Parmi tant d’autres…

Il est autre et ailleurs, « sa personne était magique et brune » disait Pablo Neruda.

Mais de quelle « peine de source cachée et d’aurore lointaine » parlait Lorca ?

D’où venait cette obsession de la mort « quand je mourrai entre les oranges et la menthe », de la mortviolente « j’aurai cette nuit les joies rouges de sang » omniprésente dans son œuvre.

Dali évoque son ami poète « frémissant de mille feux obscurs et souterrains ».

Alfredo la Guardia ajoute : « nous avons tous connu Lorca débordant de vitalité, optimiste et souriant mais nous sommes nombreux aussi à avoir surpris le nuage sombre venu peut-être de la tristesse ancestrale ou de la tragédie future qui pesait sur son front lui éteignait les yeux, lui fermait la bouche ».
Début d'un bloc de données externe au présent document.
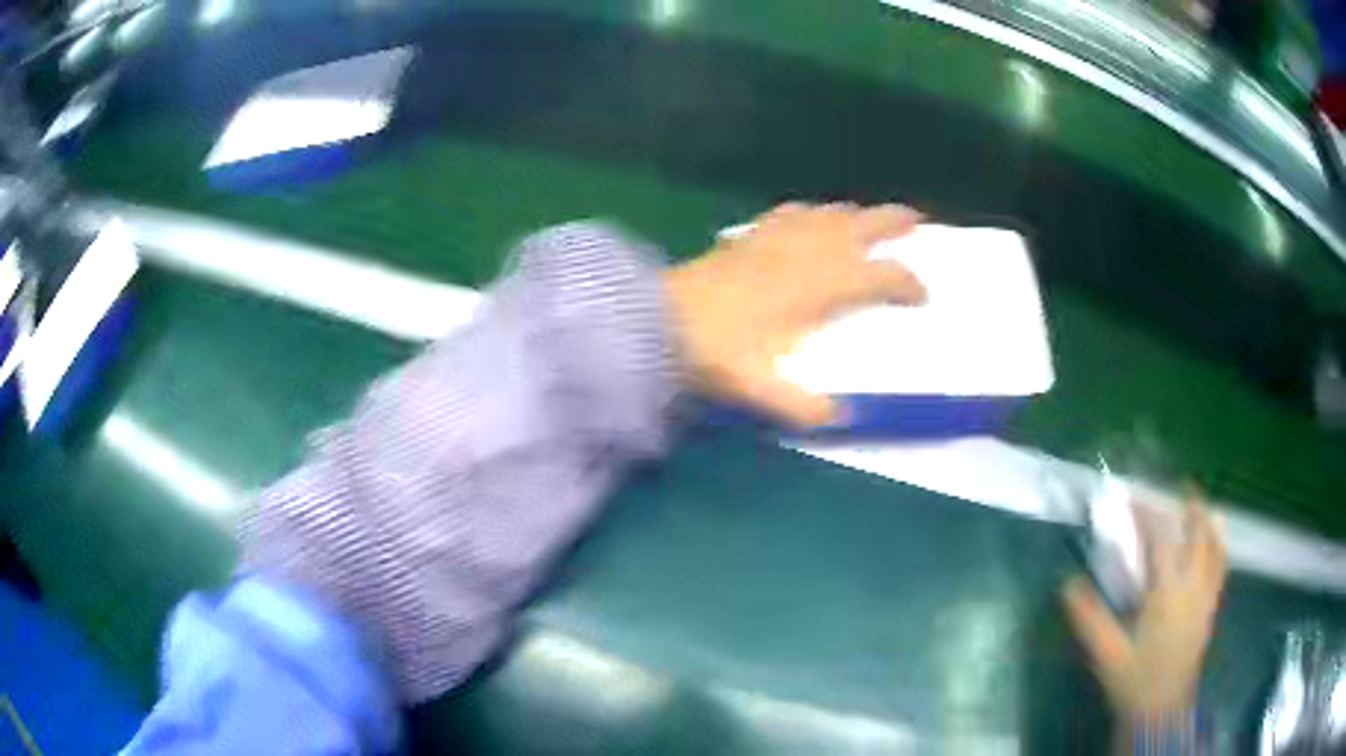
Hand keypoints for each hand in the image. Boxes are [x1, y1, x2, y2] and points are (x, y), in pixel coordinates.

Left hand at [664, 202, 925, 426]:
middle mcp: (801, 255)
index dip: (904, 282)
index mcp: (814, 288)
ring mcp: (772, 240)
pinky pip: (786, 215)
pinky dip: (806, 212)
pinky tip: (806, 215)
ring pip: (823, 215)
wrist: (654, 321)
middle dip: (889, 222)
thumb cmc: (712, 352)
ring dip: (852, 214)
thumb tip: (840, 416)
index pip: (874, 276)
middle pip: (855, 228)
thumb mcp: (758, 388)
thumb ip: (801, 406)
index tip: (922, 294)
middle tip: (915, 220)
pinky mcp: (746, 239)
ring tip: (866, 217)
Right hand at [1063, 499, 1227, 722]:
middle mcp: (1192, 586)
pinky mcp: (1211, 609)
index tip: (1131, 497)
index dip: (1146, 513)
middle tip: (1180, 487)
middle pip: (1198, 533)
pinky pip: (1221, 567)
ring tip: (1200, 507)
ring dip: (1208, 521)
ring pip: (1215, 546)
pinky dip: (1219, 546)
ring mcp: (1206, 597)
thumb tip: (1067, 583)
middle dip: (1190, 506)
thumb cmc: (1135, 682)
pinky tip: (1216, 544)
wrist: (1162, 712)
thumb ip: (1089, 619)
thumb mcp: (1107, 655)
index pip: (1159, 539)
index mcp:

En 1935, dévasté par la mort d’ Ignacio Sanchez Mejias, qu’il aimait tant, dans les arènes de Manzanares, « ses yeux ne se fermèrent pas quand il vit s’approcher les cornes, cependant les mères levèrent aussitôt la tête » il écrit, car seule la poésie fait face à l’oubli irrémédiable et parce qu’il faut résister à la mort et à l’engourdissement par le langage, un texte poignant et il conclut

« il tardera beaucoup à naître, s’il peut naître, un Andalou si clair, si riche d’aventure, je chante sa noblesse avec des mots qui pleurent et songe au triste vent dans les oliviers »

Ce poème est celui de sa propre mort dirait-on. Quelques mois plus tard…Dénoncé par un ancien typographe et futur député des Cortes, Lorca a été arrêté. L’Argentine l’attendait mais un amour l’a fait rester en Espagne et une promesse l’a fait revenir à Grenade.

De Falla, cloitré, écoute le grincement des essieux des camions, emportant vers la mort professeurs, avocats, médecins, syndicalistes. Le vieil homme va dans les locaux de la Phalange, supplie, on lui répond : « c’est fini don Manuel ».

Lorca qui avait écrit :

« je désire dormir du sommeil des pommes

me retirer du tumulte des cimetières »

a été exécuté près d’un ravin à Iznar avec un institueur et deux toreros, et son ami Reverdy aurait pu lui dédier ce qu’il écrivit pour Apollinaire :

« il fait noir, on mêle le soleil à la terre et si nous étions autre chose que des hommes nous n’aurions plus qu’à replier nos ailes pour prier »

Si jamais il fallait dire l’insupportable absurdité d’une période ou s’il fallait dire la fine membrane entre le chaos violent de l’ignorance et la fragilité de la quête, on pourrait redire « et un autre avec une cravate comme en portent les artistes ».